WHAT THE TASK ASKS:
Retype all of the data word for word, without pictures.

SUPPLIED DATA:
────────────────────

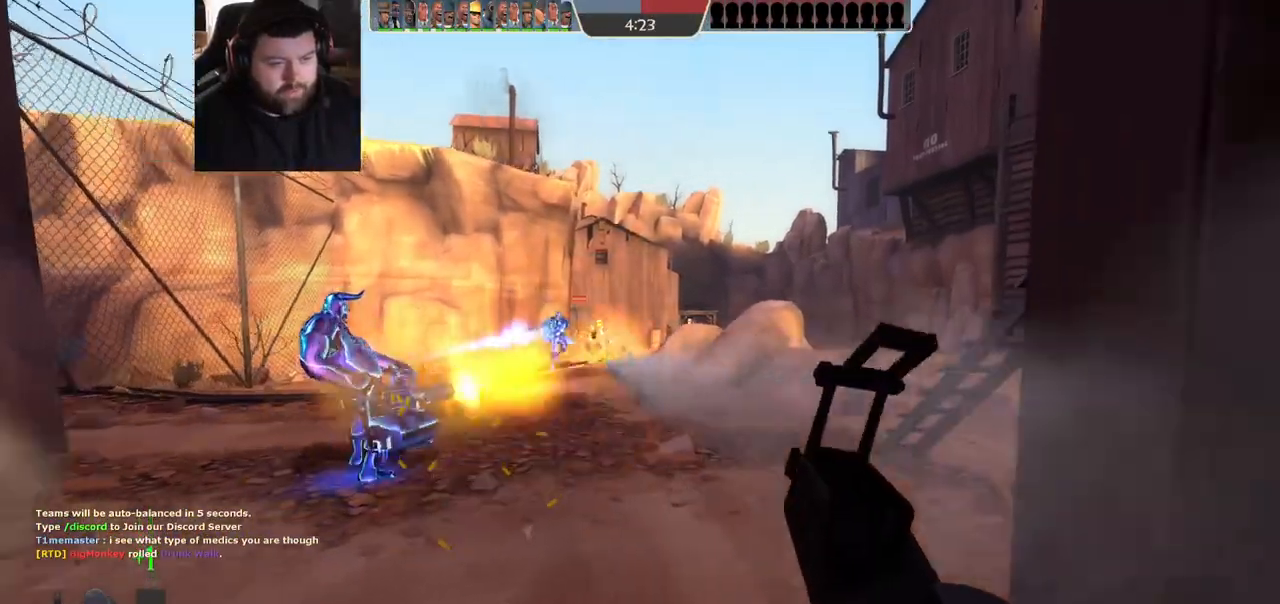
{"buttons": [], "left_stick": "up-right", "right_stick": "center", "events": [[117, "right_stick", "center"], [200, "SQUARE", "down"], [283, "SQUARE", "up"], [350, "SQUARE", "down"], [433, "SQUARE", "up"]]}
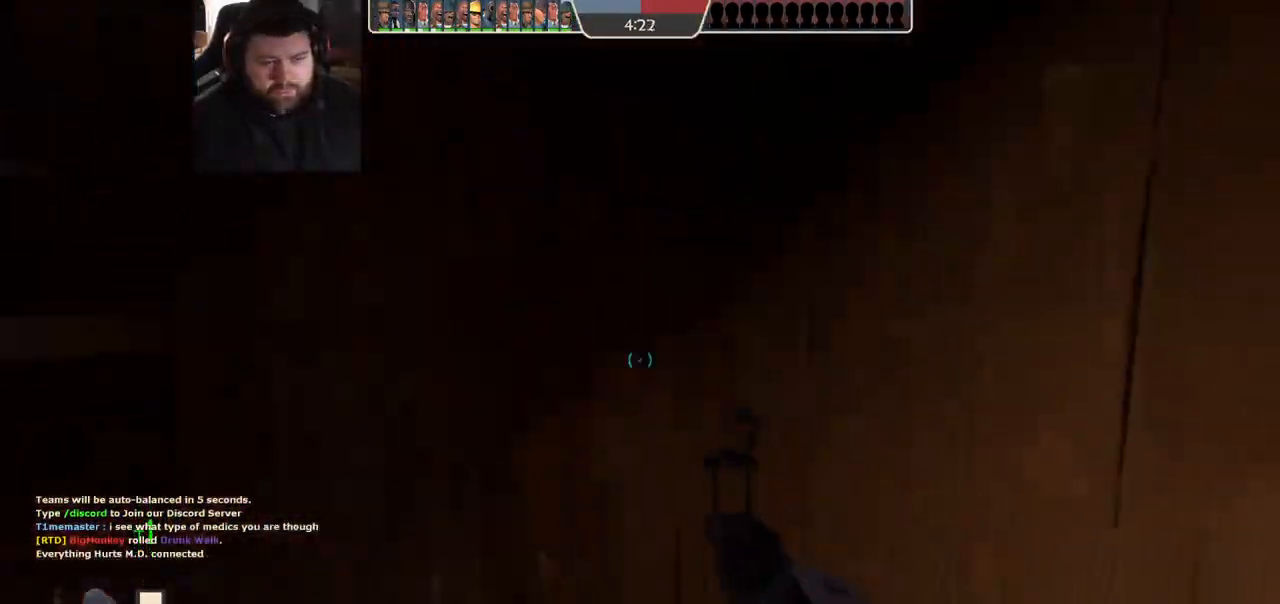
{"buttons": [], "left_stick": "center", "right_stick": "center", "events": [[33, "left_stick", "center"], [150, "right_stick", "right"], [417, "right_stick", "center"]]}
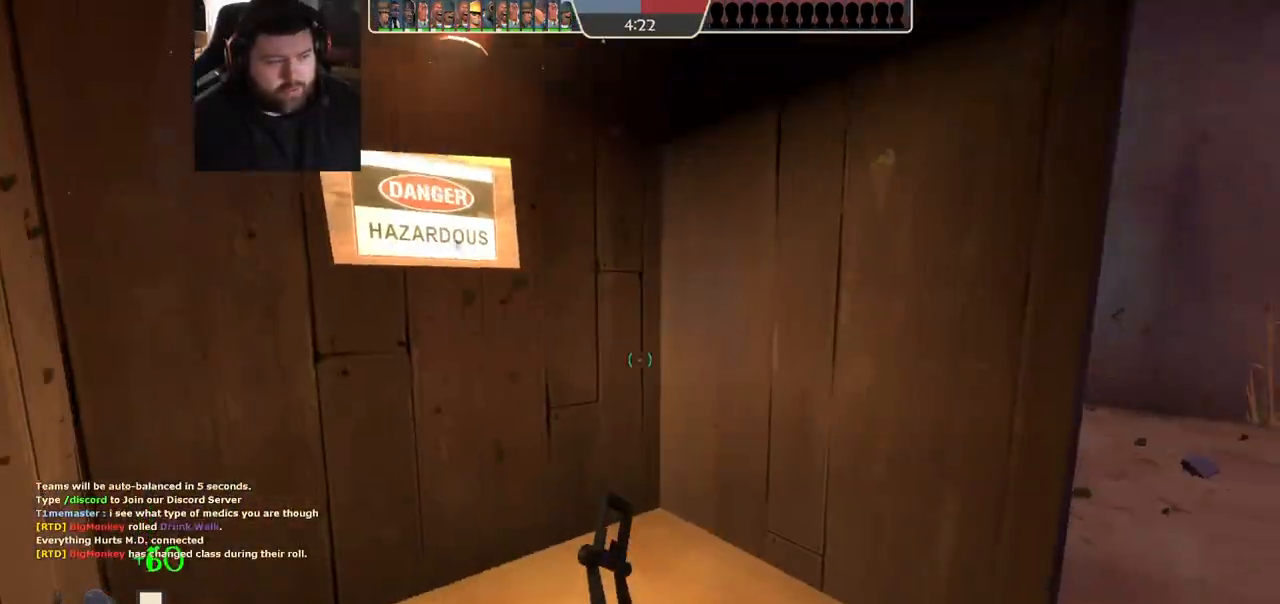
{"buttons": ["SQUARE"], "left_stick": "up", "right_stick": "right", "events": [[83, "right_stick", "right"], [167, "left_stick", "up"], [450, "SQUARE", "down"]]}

────────────────────

EXPECTED ANSWER:
{"buttons": [], "left_stick": "up-right", "right_stick": "center", "events": [[117, "right_stick", "center"], [200, "SQUARE", "down"], [283, "SQUARE", "up"], [350, "SQUARE", "down"], [433, "SQUARE", "up"]]}
{"buttons": [], "left_stick": "center", "right_stick": "center", "events": [[33, "left_stick", "center"], [150, "right_stick", "right"], [417, "right_stick", "center"]]}
{"buttons": ["SQUARE"], "left_stick": "up", "right_stick": "right", "events": [[83, "right_stick", "right"], [167, "left_stick", "up"], [450, "SQUARE", "down"]]}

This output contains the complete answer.